29 March 2017

International experts praises UAE’s anti-trafficking efforts


During the 2nd day of the forum, the first panel titled “Vulnerable Communities: The victim, the perpetrator, the justice” highlighted the importance of Interpol?s Vulnerable Communities, VCO, project, funded by the UAE via the Interpol Foundation, which aims to strengthen global cooperation and enhance law enforcement capacity to disrupt the criminal networks responsible for migrant smuggling, human trafficking and online child exploitation.

Commenting on the specific areas to be addressed in combatting human trafficking, Col. Hamad Rashed Al Zaabi, Deputy-Director of Federal Investigation Department at the UAE Ministry of Interior, said that the issue lies in the often-weak defence lines of source countries. Many of the countries where victims are sourced from do not have the adequate infrastructures and preventative measures in place to curb crime.

Al Zaabi added, “Interpol can identify these gaps and provide support to source countries by providing training and preventative tools to use against criminal organisations engaging in human trafficking.” He also urged security officials to cooperate in sharing intelligence about criminal activities and perpetrators.

On the issue of online abuse, Veronica Donoso, Chief Executive Officer of International Association of Internet Hotlines, InHope, highlighted the lack of awareness, adding that there is high demand for online content of this nature and people need to be educated that abuse against children in the online realm is a serious criminal activity. According to Donoso, “The issue can only be tackled through international cooperation. This requires commitment from states and governments to prioritise the fight against online child abuse in the same way that fraud and threats against state infrastructure are prioritised.”

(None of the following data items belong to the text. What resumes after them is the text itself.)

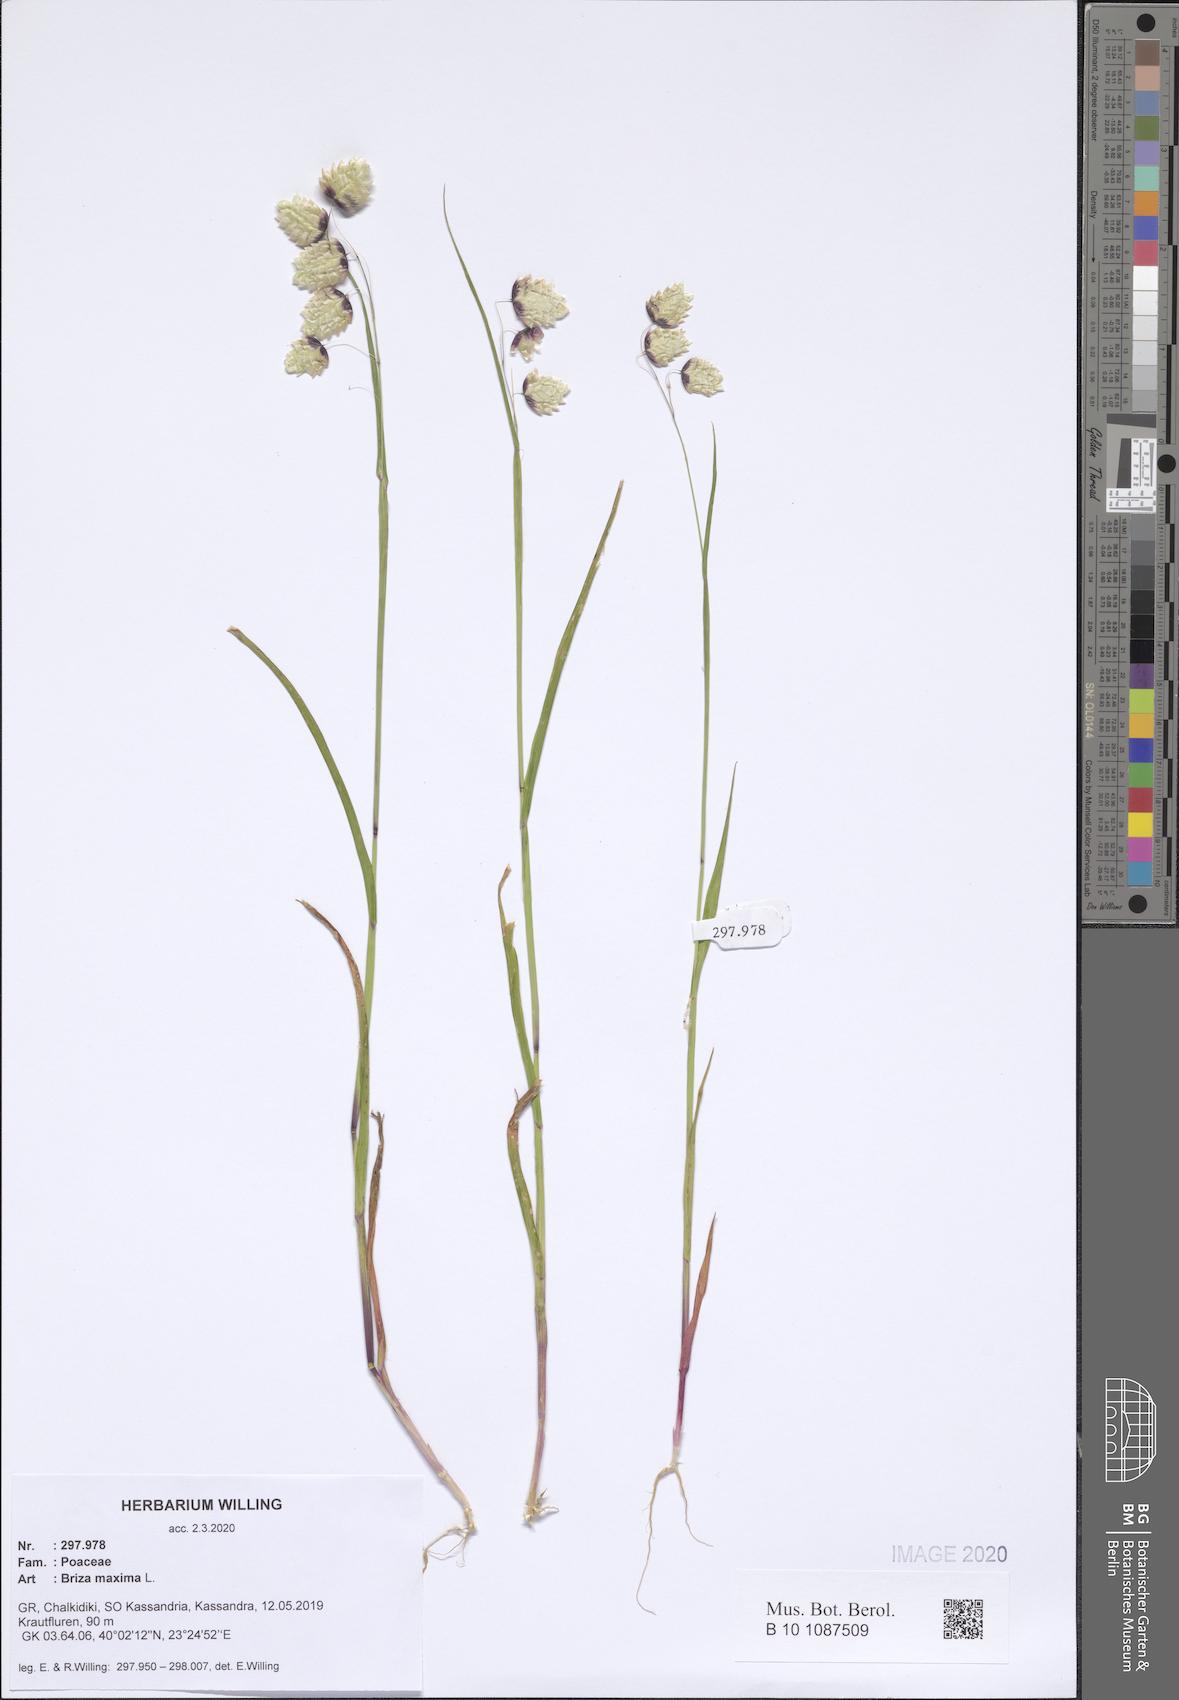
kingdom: Plantae
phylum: Tracheophyta
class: Liliopsida
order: Poales
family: Poaceae
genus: Briza
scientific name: Briza maxima
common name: Big quakinggrass
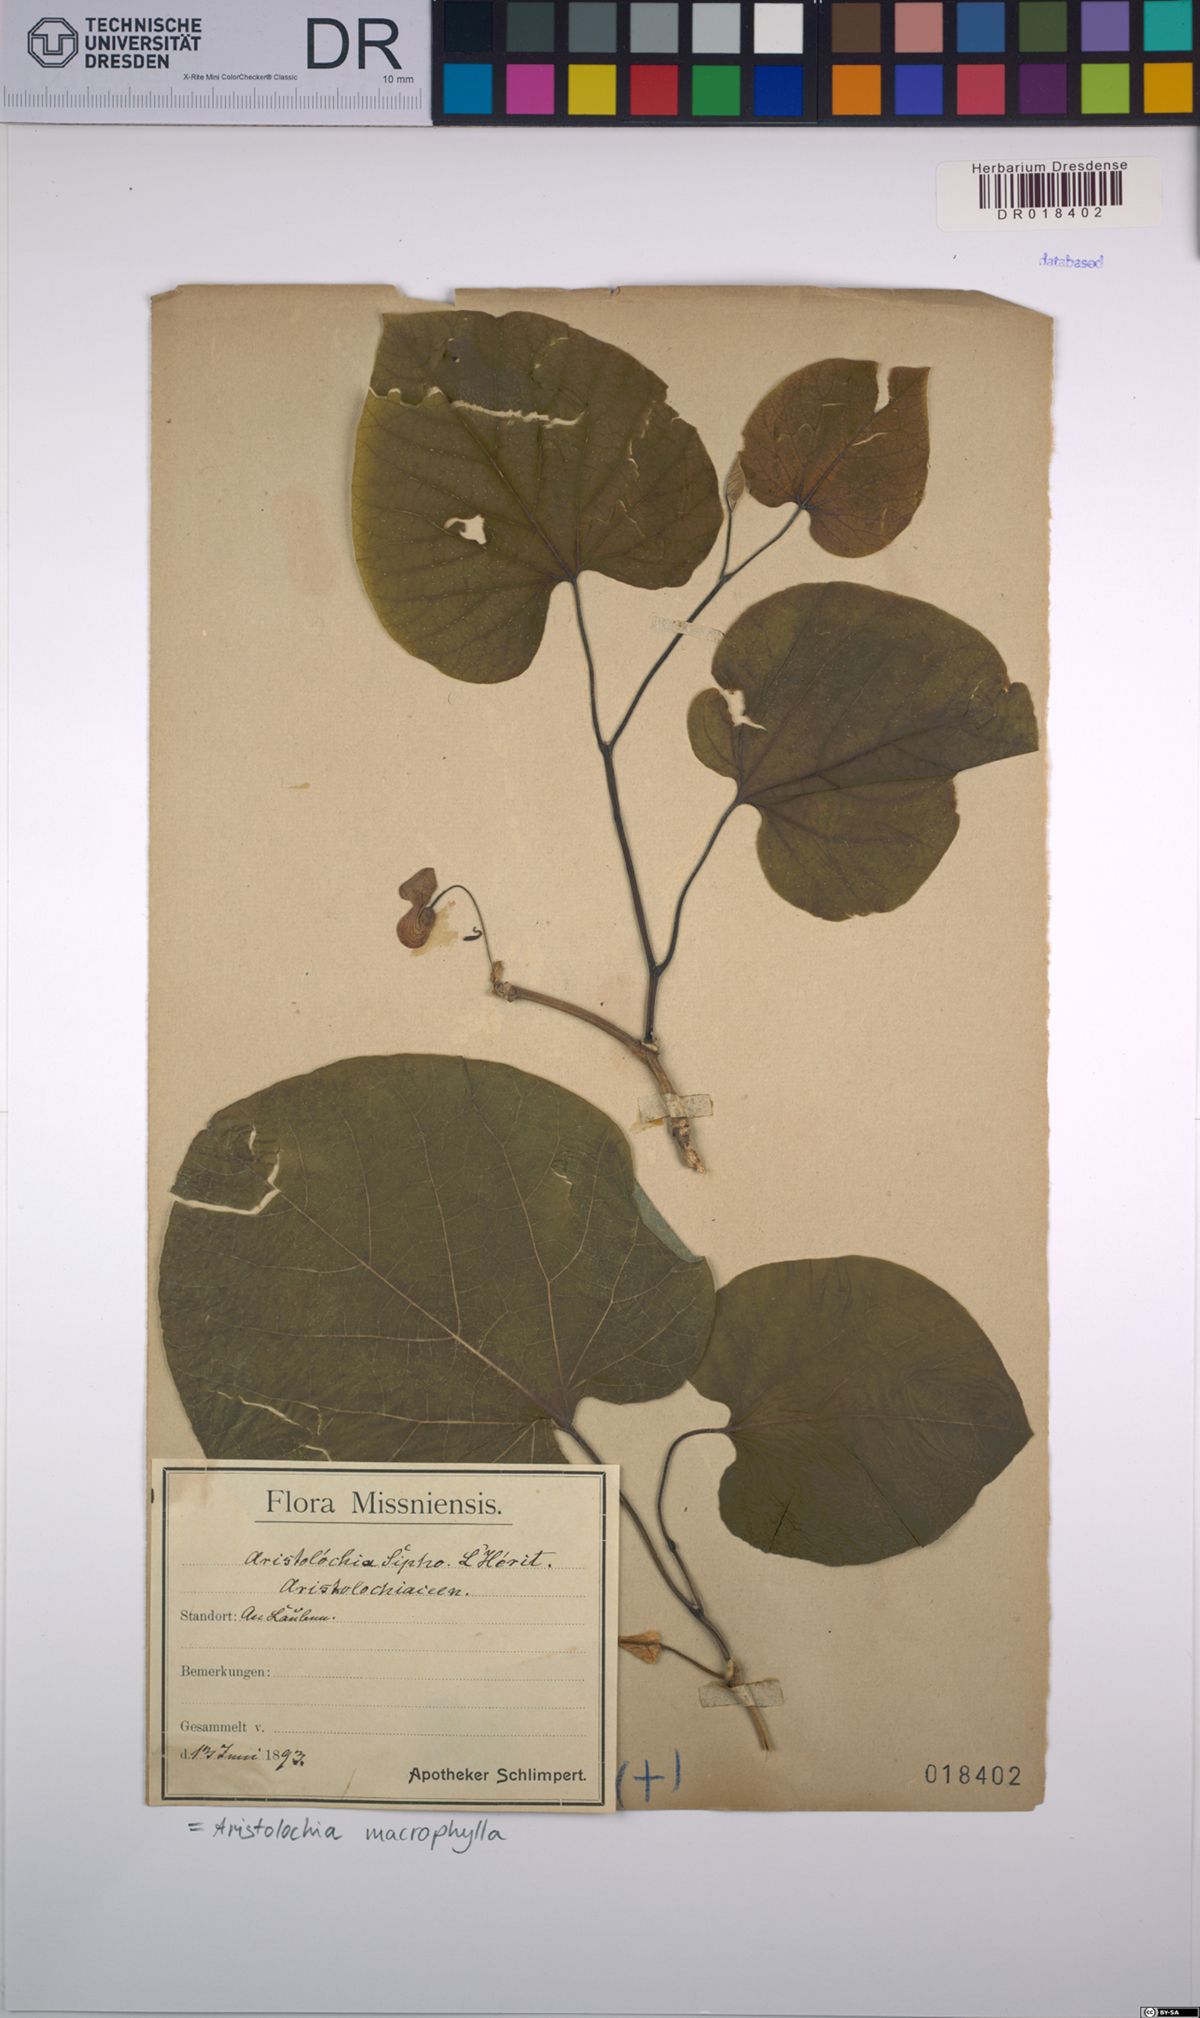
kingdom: Plantae
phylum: Tracheophyta
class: Magnoliopsida
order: Piperales
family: Aristolochiaceae
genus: Isotrema
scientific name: Isotrema macrophyllum
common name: Dutchman's-pipe
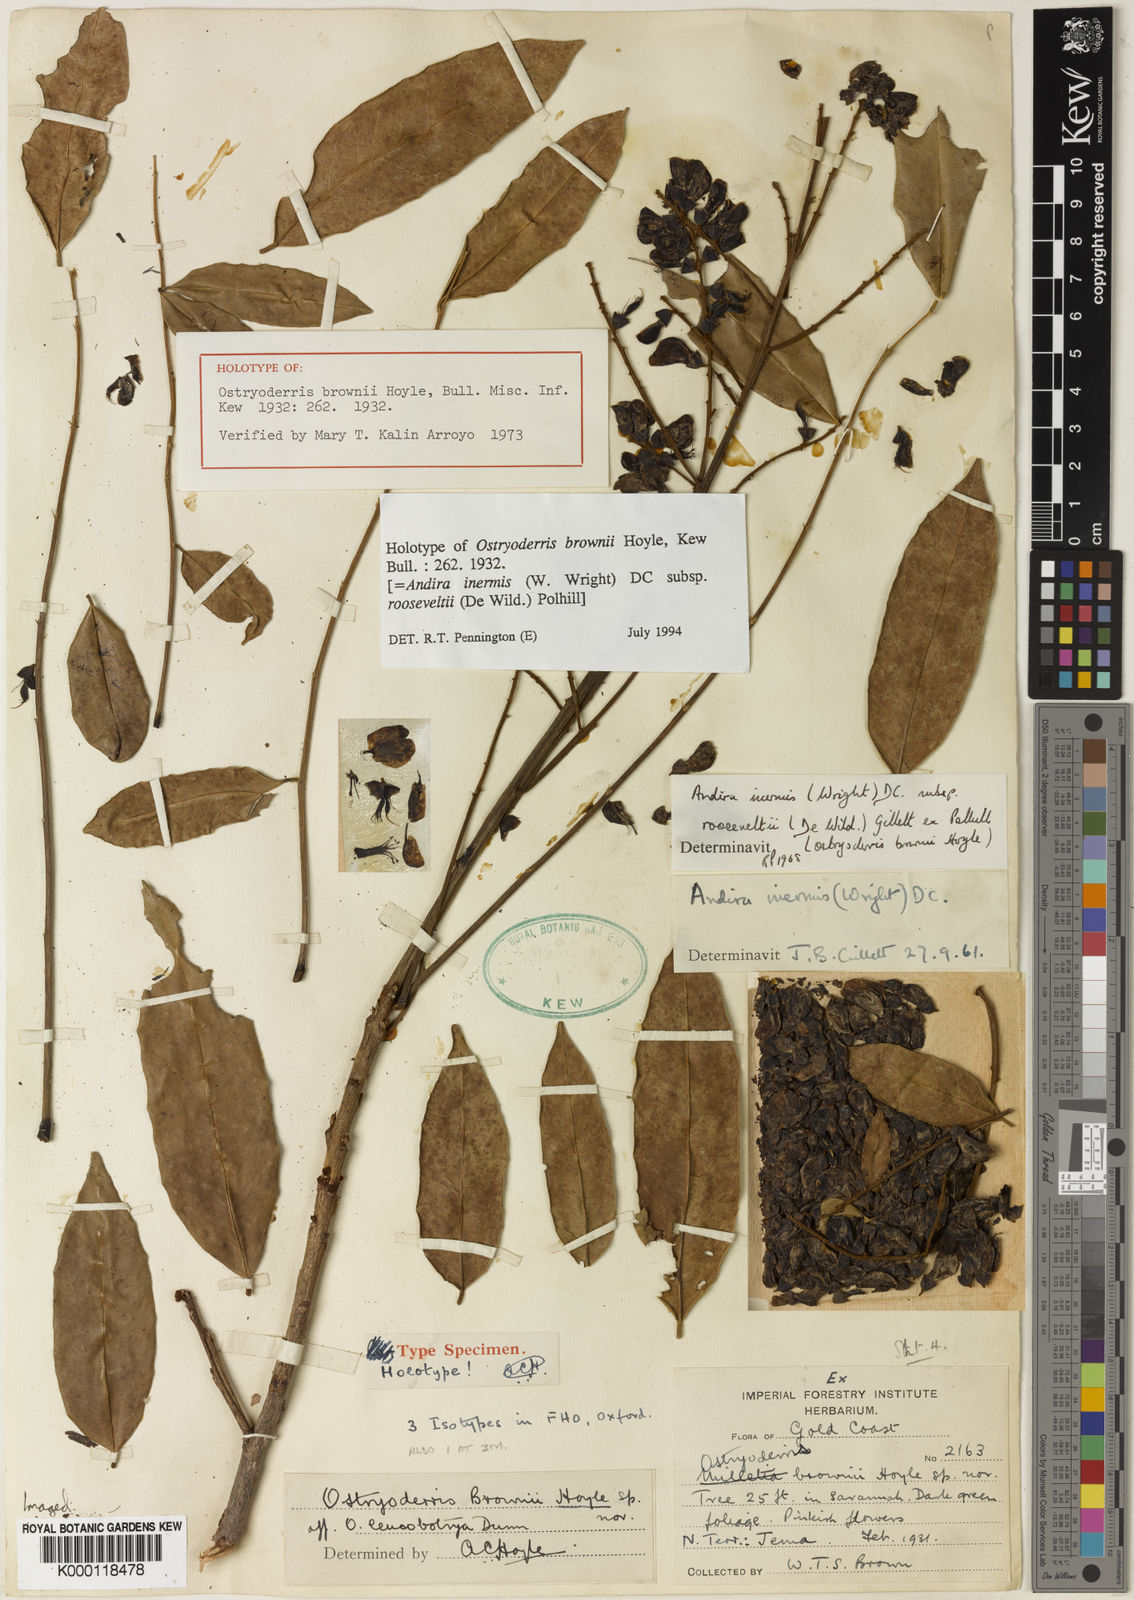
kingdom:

During the next panel discussions centred around illicit drugs titled, “Track the Flows, Find the Hubs, Crack the Business” Nestor Roncaglia, Chief of Argentina Federal Police and Member of Interpol Executive Committee, said that a critical area where international cooperation can help tackle drug trafficking is the exchange of information. A register of criminals, crime incidents and intelligence can be very useful in combatting drug trafficking crime.

On the same note, Lieut. Col. Saeed Al Suwaidi, Director-General of the Anti-Narcotics Federal Directorate-General at the UAE Ministry of Interior, highlighted the pivotal role that private sector organisations play in helping to reveal and curb illicit transactions, as part of public-private sector cooperation. Financial institutions such as banks and foreign exchange houses, in particular, should be involved in the battle against drug trafficking through close cooperation with security and government agencies. Al Suwaidi suggested the creation of an international platform to enable this effort.

The third panel dealt with global threats arising from terrorism and was titled “Counter-Terrorism: Prevent attacks, detect suspects, disrupt networks.” Interpol?s Counter-Terrorism Strategy defines five action streams where Interpol will assist member states: identification of terrorists, travel and mobility, online presence, weapons and materials, and finances.

The panellists from different national and international organisations highlighted their views on the importance of these action streams; how they contribute to the global fight against terrorism and how to improve the international cooperation and was moderated by Patrick Stevens, Director at the Interpol Counter-Terrorism Directorate.

The fourth and final panel of the day was titled “Stolen Motor Vehicle Crime: Pushing Crime off the Road” and discussed vehicle crime, an evolving phenomenon that law enforcement cannot confront alone. Jurisdictional matters, funding priorities, inconsistencies of investigative techniques, willingness to share information, the perceived role of the private sector, and the ever-increasing dilemmas created by the prominence of “connected cars” all contribute to the current barriers faced by national administrations.